Installing, Testing, Permitting, and Commissioning 450 Solar Panels in Four Days Flat

Posted 13 March 2013 12:00 AM by Mike McKechnie, President of Mountain View Solar

I first heard about the Water Missions International project while I was having dinner with my friend Ben Santarris from SolarWorld last year. He was telling me about this charitable group that SolarWorld had developed a strategic partnership with and about a 100-kilowatt project that the company wanted to build at Water Missions’ new headquarters in Charleston. S.C.

I immediately inquired about how the project was going to be pulled together, and before you knew it, I had volunteered the firm that I founded with my brother – Mountain View Solar team in West Virginia – as the SolarWorld authorized installer for the project.

Months went by, and we started to talk about the engineering and planning of the project with SolarWorld and the folks from Water Missions. We scheduled a weekly phone conference and started to work out the details. I still did not know who Water Missions was or what it was all about. But in the meantime, there were lots of details of planning, engineering, procurement, coordination, logistics and material donations to pursue. Over time, we all started to see the project planning come together and the target time frame for the installation selected: the first week of March.

Installing the ground mount rails
Ground cleared & ground mount system getting installed

I had offered our team whenever timing worked out best for the project. Yet, the first week of March is the beginning of one of our busiest times of the year, trade show season, so I knew it would be a tight squeeze, not to mention that my wife and I have a 4-month-old baby at home. Early March was going to be a tough time to be out of the picture for a whole week. I asked myself more than once why I had committed to this project at this time of year – and 10 hours from home. My wife, Faith, asked me more than once, too. I felt like I needed to go, but I did not know why.

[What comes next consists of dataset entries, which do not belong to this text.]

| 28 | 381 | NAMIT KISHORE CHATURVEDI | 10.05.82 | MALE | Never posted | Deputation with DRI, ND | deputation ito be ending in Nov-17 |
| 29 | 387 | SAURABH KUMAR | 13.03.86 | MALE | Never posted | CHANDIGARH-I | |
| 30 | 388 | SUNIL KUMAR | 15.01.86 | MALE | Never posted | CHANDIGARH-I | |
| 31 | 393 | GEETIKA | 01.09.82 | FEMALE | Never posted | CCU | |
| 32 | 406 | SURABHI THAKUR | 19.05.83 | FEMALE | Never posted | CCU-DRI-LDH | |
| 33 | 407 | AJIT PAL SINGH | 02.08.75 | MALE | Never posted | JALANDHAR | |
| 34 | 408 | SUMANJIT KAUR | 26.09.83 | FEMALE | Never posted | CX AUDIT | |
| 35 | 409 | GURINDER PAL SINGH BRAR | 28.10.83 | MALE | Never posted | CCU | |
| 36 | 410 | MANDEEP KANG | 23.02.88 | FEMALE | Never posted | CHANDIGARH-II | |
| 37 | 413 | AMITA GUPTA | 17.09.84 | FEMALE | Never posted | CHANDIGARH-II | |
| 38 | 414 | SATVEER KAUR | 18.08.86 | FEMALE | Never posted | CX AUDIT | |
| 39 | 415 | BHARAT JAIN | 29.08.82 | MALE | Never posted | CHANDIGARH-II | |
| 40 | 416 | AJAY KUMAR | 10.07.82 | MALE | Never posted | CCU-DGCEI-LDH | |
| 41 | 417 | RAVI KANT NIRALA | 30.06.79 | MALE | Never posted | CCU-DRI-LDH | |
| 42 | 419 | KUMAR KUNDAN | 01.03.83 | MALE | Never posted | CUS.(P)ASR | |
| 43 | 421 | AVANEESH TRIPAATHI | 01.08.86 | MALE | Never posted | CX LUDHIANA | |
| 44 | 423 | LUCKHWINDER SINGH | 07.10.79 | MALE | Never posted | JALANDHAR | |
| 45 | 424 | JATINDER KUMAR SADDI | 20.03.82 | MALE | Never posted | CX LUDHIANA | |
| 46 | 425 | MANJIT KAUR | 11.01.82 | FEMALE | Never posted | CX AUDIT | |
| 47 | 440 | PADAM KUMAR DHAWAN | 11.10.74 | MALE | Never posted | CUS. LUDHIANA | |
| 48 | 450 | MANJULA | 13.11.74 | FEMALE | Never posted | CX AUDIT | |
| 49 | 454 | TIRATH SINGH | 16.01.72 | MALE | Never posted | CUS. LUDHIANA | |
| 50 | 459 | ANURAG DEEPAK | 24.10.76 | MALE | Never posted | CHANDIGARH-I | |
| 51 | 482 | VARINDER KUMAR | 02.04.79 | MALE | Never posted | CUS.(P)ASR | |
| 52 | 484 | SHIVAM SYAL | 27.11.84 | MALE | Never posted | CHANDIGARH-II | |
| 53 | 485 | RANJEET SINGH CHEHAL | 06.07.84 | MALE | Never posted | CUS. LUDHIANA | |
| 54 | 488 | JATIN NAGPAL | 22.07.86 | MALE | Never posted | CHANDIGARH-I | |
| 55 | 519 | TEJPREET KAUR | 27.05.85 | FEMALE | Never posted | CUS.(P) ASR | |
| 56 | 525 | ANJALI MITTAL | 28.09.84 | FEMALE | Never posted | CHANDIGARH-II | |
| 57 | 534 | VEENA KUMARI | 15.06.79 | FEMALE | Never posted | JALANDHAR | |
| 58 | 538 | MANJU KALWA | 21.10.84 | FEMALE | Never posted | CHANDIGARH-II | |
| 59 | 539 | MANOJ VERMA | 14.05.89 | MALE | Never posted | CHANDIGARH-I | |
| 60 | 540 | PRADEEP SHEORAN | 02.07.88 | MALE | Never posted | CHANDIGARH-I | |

We planned for a one-week installation. To make that happen and maintain our workload back home, I could only take along three others from our team. We knew the project team had two electricians with good alternating-current experience in Charleston, but it had no direct-current experience. Our group – I as well as Jason Arnold, Dave Fleeharty and Jay Smith – would need to tackle the DC side all on our own and train volunteers to help us get the job done.

Mike McKechnie from Mountain View Solar, a SolarWorld Authorized Installer, teams up with volunteers to help install a 100-kilowatt solar system
Mike McKechnie from Mountain View Solar, a SolarWorld Authorized Installer, teams up with volunteers to help install a 100-kilowatt solar system

As I put together the labor schedule, it also became clear that we’d need a large group of volunteers to have even a chance to make the short timetable work. Water Missions knew that we needed some volunteer labor, too, but when I ran the numbers, I was a little concerned about the number of people we needed: at least 32 volunteers each day for the whole work week. I emailed off the schedule, hoping Water Missions could line up the volunteer staff that we needed.

We packed our truck as well as Volkswagen diesel beetle – our company logo wrapped all over it – and left at 5:30 a.m. Sunday, March 3, in hopes of getting to the site before dark so that we could check it out before needing to direct volunteer work on the site first thing in the morning. We arrived at 5:30 p.m. at Water Mission’s site, where we met WMI managers George Greene IV, Rogers Hook and Jay Cook. They gave us a tour of their new quarters in a derelict military warehouse they were restoring, and they explained what their mission was all about.

Nearly finished installing the solar panels
Nearly finished installing the solar panels for Water Mission International's 100-kilowatt solar system

They showed us pictures of the people they are working with in developing nations all over the world, along with the conditions that exist there. We were immediately taken over by our emotions as we listened to the stories of young people carrying dirty water for miles each and every day and then drinking while we knew all along that it would make them sick or worse. Kids and adults were dying from the dirty water each day. I was not ready for that; it hit me real hard. I felt like I needed to do more and wanted to help. We were there to help and now I knew why.

SolarWorld solar panels and Water Missions International in Peru
A Water Missions International clean water station serving a community in Peru

We began work early Monday morning, to our surprise, with a wealth of volunteers. In coming days, we worked with as many as 90 volunteers a day, virtually all without ANY solar experience. We also faced several significant procurement issues during the project that seemed insurmountable. But ultimately we finished the solar system, tested it and secured permitting for one of the largest PV arrays in South Carolina in just FOUR days. This was truly a blitz-build solar project. Along the way, we had worked very long days, made some great friends and learned more about WMI’s mission.

As it turns out, we and Water Missions have the same mission: to make significant and lasting change in the world.